:: Objectif ::
D'après l'extrait du texte, avec quoi faisait-on la neige pendant le tournage dont se souvient Jean-Pierre Yvon ?

:: Extrait du texte ::
Du cinéma ? Non, une véritable manufacture qui fait des parapluies de Cherbourg un accessoire raffiné. Des techniques de pointe au service d’un savoir-faire artisanal.

Le petit magasin de parapluies au fond d’une impasse… Catherine Deneuve en débutante… La palme d’Or à Cannes pour Jacques Demy… C’était en 1964. Cela fait tout juste cinquante ans que « Les Parapluies de Cherbourg » font le tour du monde. De Cherbourg, vraiment ? À vrai dire, le pépin n’a jamais été une spécialité de la ville. Ici, vu le temps, on a toujours été consommateur, ça oui, mais pas producteur. Sauf que Jean-Pierre Yvon a créé, il y a vingt-cinq ans, Le Véritable Cherbourg. Enfant, il avait enfourché son vélo pour aller assister au tournage qui devait bouleverser le destin de la ville. « Je me souviens très précisément de certaines scènes. Ils avaient posé la cabine d’un chalutier sur le quai et ils faisaient la neige avec le sel de la criée. » L’homme a été ensuite photographe et publicitaire, mais il croit à la prédestination : il a retrouvé dans un grenier, l’enseigne du magasin de ses parents. Ils faisaient dans le cuir et la sellerie. Manufacturiers, déjà. Soyons franc : n’étant point Lord anglais mais d’une génération qui considère le parapluie comme un outil pliable et malheureusement oubliable, on ne s’était jamais penché sur la question du pébroque. Jean-Pierre Yvon, lui, est intarissable. Le galbe des baleines, par exemple, il l’a dessiné lui-même, comme la signature de la marque.

:: Jeu de données ::
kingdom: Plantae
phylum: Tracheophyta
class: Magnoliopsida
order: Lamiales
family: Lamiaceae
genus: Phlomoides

:: Réponse attendue ::
Avec le sel de la criée.